## Simulating Multiple Asset Paths in MATLAB

This tutorial presents MATLAB code that generates multiple simulated asset paths which may be used in the Monte-Carlo approach to pricing options as discussed in the Monte-Carlo Methods tutorial. A tutorial for Generating Correlated Asset Paths in MATLAB is also available.

Note that the primary purpose of the code presented here is to show how to efficiently generate multiple asset paths.
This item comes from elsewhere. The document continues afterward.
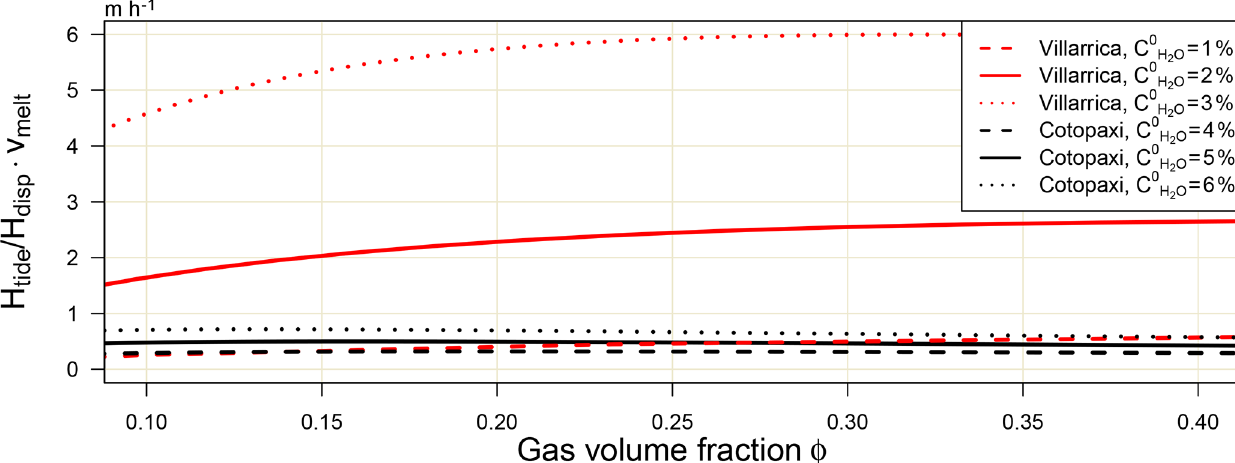
Figure 3. Relative contribution of the tidal mechanism (magnitude given by H tide ) on the bubble coalescence rate for a purely dispersed bubble flow (magnitude given by H disp ) depending on the gas volume fraction and the initial water weight fraction of the magmatic melt. The corresponding values for φ are calculated with Eq. (5) assuming an ideal gas and magma temperatures of 1200 ◦ C for Villarrica and 1000 ◦ C for Cotopaxi. The relative tidal contribution is displayed as the equivalent to an enhancement of the magma ascent rate, which would have the same effect on the bubble coalescence rate. The model increasingly loses validity above the percolation threshold of φ perc ≈ 0 .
The code contains no error checking and as such it is not suitable for inclusion into a larger application without appropriate modifications.

### MATLAB Function: AssetPaths

The following is code for generating a user specified number of simulated asset paths assuming the asset follows the standard log-normal/geometric Brownian motion model, Equation 1: Stock Price Evolution Equation

```function S = AssetPaths(S0,mu,sig,dt,steps,nsims)
% Function to generate sample paths for assets assuming geometric
% Brownian motion.
%
% S = AssetPaths(S0,mu,sig,dt,steps,nsims)
%
% Inputs: S0 - stock price
%       : mu - expected return
%       : sig - volatility
%       : dt - size of time steps
%       : steps - number of time steps to calculate
%       : nsims - number of simulation paths to generate
%
% Output: S - a matrix where each column represents a simulated
%             asset price path.
%
% Notes: This code focuses on details of the implementation of the
%        Monte-Carlo algorithm.
%        It does not contain any programatic essentials such as error
%        checking.
%        It does not allow for optional/default input arguments.
%        It is not optimized for memory efficiency or speed.

% Author: Phil Goddard (phil@goddardconsulting.ca)
% Date: Q2, 2006

% calculate the drift
nu = mu - sig*sig/2;

% Generate potential paths
S = S0*[ones(1,nsims); ...
cumprod(exp(nu*dt+sig*sqrt(dt)*randn(steps,nsims)),1)];
```

### Example Usage

The following MATLAB code gives an example of how to use the function AssetPaths, including creating (and customizing) a plot showing the generated price paths.

```% Script to price an Asian put option using a Monte-Carlo approach.

S0 =50;       % Price of underlying today
X = 55;       % Strike at expiry
mu = 0.04;    % expected return
sig = 0.1;    % expected vol.
r = 0.03;     % Risk free rate
dt = 1/365;   % time steps
etime = 50;   % days to expiry
T = dt*etime; % years to expiry

nruns = 1000; % Number of simulated paths

% Generate potential future asset paths
S = AssetPaths(S0,mu,sig,dt,etime,nruns);

% Plot the asset paths
time = etime:-1:0;
plot(time,S,'Linewidth',2);
set(gca,'XDir','Reverse','FontWeight','bold','Fontsize',24);
xlabel('Time to Expiry','FontWeight','bold','Fontsize',24);
ylabel('Asset Price','FontWeight','bold','Fontsize',24);
title('Simulated Asset Paths','FontWeight','bold','Fontsize',24);
grid on
set(gcf,'Color','w');
```

The resulting plot is shown below, Figure 1: Multiple Monte-Carlo Generated Price Paths

An example of using the function AssetPaths to price Asian options is given in the Pricing an Asian Option in MATLAB tutorial.